What to produce. For the records that follow, please set down exactly the lines between the one holding "или совершившем, обращение" and the one holding "оскорбительные выражения, угрозы", inclusive, and only those.

(Task inputs begins)

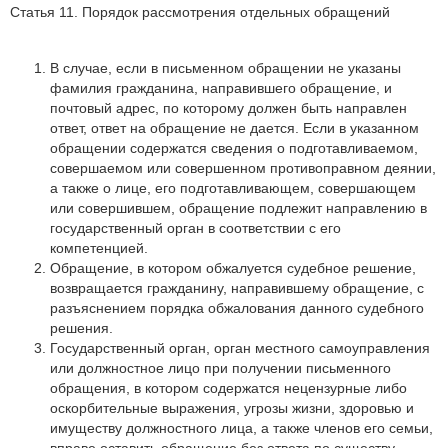
Статья 11. Порядок рассмотрения отдельных обращений
В случае, если в письменном обращении не указаны
фамилия гражданина, направившего обращение, и
почтовый адрес, по которому должен быть направлен
ответ, ответ на обращение не дается. Если в указанном
обращении содержатся сведения о подготавливаемом,
совершаемом или совершенном противоправном деянии,
а также о лице, его подготавливающем, совершающем
или совершившем, обращение подлежит направлению в
государственный орган в соответствии с его
компетенцией.
Обращение, в котором обжалуется судебное решение,
возвращается гражданину, направившему обращение, с
разъяснением порядка обжалования данного судебного
решения.
Государственный орган, орган местного самоуправления
или должностное лицо при получении письменного
обращения, в котором содержатся нецензурные либо
оскорбительные выражения, угрозы жизни, здоровью и
имуществу должностного лица, а также членов его семьи,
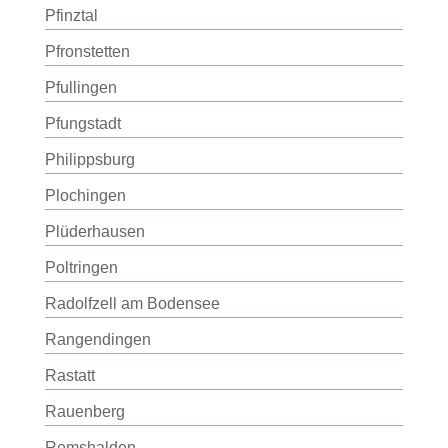
Pfinztal
Pfronstetten
Pfullingen
Pfungstadt
Philippsburg
Plochingen
Plüderhausen
Poltringen
Radolfzell am Bodensee
Rangendingen
Rastatt
Rauenberg
Remshalden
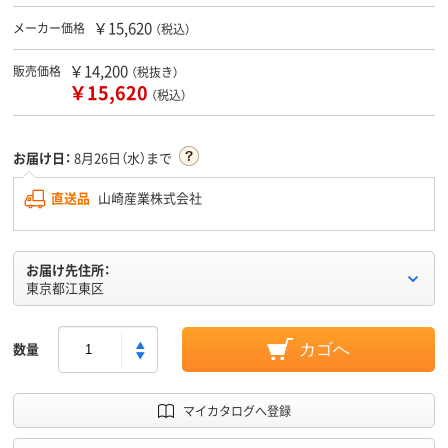
￥15,620
メーカー価格
（税込）
￥14,200
販売価格
（税抜き）
￥15,620
（税込）
お届け日：
8月26日（水）まで
直送品
山崎産業株式会社
お届け先住所：
東京都江東区
数量
カゴへ
マイカタログへ登録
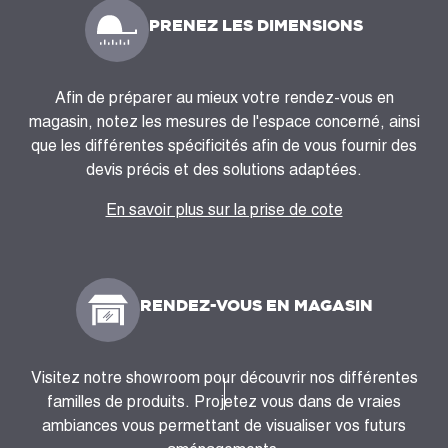
PRENEZ LES DIMENSIONS
Afin de préparer au mieux votre rendez-vous en
magasin, notez les mesures de l'espace concerné, ainsi
que les différentes spécificités afin de vous fournir des
devis précis et des solutions adaptées.
En savoir plus sur la prise de cote
RENDEZ-VOUS EN MAGASIN
Visitez notre showroom pour découvrir nos différentes
familles de produits. Projetez vous dans de vraies
ambiances vous permettant de visualiser vos futurs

(Task inputs ends)

Reply.
или совершившем, обращение подлежит направлению в
государственный орган в соответствии с его
компетенцией.
Обращение, в котором обжалуется судебное решение,
возвращается гражданину, направившему обращение, с
разъяснением порядка обжалования данного судебного
решения.
Государственный орган, орган местного самоуправления
или должностное лицо при получении письменного
обращения, в котором содержатся нецензурные либо
оскорбительные выражения, угрозы жизни, здоровью и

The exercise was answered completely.